Higher levels of corporate and household indebtedness are a continent-wide concern, according to Carlos Casanova, economist at Coface for the Asia Pacific region.
“From a macroeconomic perspective, higher levels of corporate and household indebtedness could become worrisome in the context of a slowing economy and rising rates,” explains Casanova.
“This could increase the cost of debt repayment, leading to an escalation of default risks and lower consumption in the case of households,” he tells GTNews.
There are two main implications to the spike in Chinese debt.
Firstly, this situation will be worse for economies with high levels of external debt, says Casanova.

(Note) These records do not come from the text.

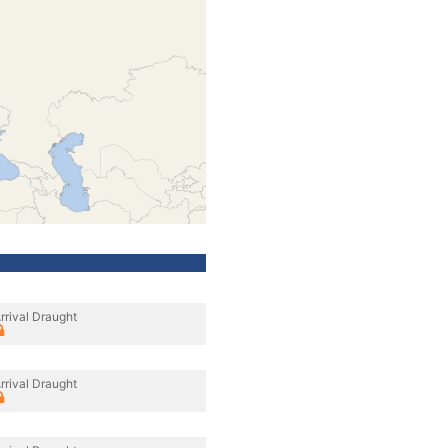
rrival Draught
rrival Draught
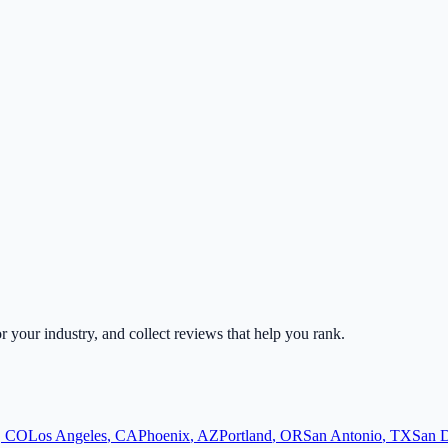
or your industry, and collect reviews that help you rank.
,
CO
Los Angeles
,
CA
Phoenix
,
AZ
Portland
,
OR
San Antonio
,
TX
San 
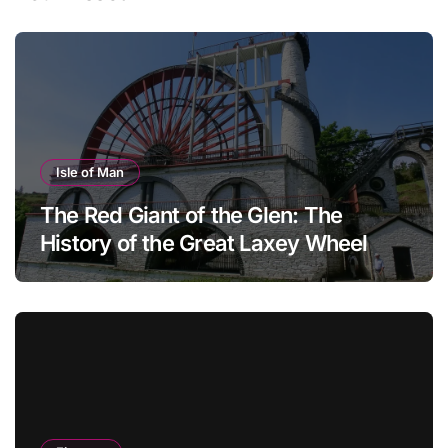
Isle of Man
The Red Giant of the Glen: The
History of the Great Laxey Wheel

In Asia, the economies with the highest levels of foreign debt are Malaysia, Laos and Japan, also the financial centres Singapore and Hong Kong.
Secondly, those that are most exposed to China via trade may also see their revenues shrink in case the economy slows significantly in the second half of 2017, predicts Casanova.
“This is especially worrisome for countries that depend on incomes from exports, but have not done enough to build up their fiscal buffers over the years, as falling demand from China could escalate the risk of a full-fledged fiscal crisis taking place,” he says.
The IMF shares Casanova’s concerns, saying that “international experience suggests China’s current credit trajectory is dangerous with increasing risks of a disruptive adjustment and/or a marked growth slowdown.”
Don’t hold your breath
The Fund estimates that had credit expanded at a more “sustainable” pace between 2012 to 2016, China’s economy would have averaged growth of 5.5% annually, compared to the 7.25% recorded.
“The key policy imperative is to replace precise numerical growth targets with a commitment to reforms that achieve the fastest sustainable growth path,” the IMF states.
Despite the warnings, the Fund does not anticipate that China will manage to reduce its debt load any time soon.
The latest report predicts that total non-financial sector debt will increase from roughly 235% of gross domestic product (GDP) in 2016 to more than 290% by 2022. This compares to its previous prediction that debt would peak at 270% of GDP.
The IMF also expresses concerns over the rapid growth of the country’s banking sector: “China now has one of the largest banking sectors in the world,” it notes. “At 310% of GDP, China’s banking sector is above the advanced economy average and nearly three times the emerging market average.
“The sharp growth in recent years reflects both a rise in credit to the real economy and intra-financial sector claims. The increase in size, complexity and interconnectedness of these exposures have resulted in sharply rising risks.”
However, the IMF commends China’s efforts to boost oversight and regulation of financial sector risks, to control a run-up in corporate debt, to better manage capital outflows and to stabilise fluctuations in the yuan.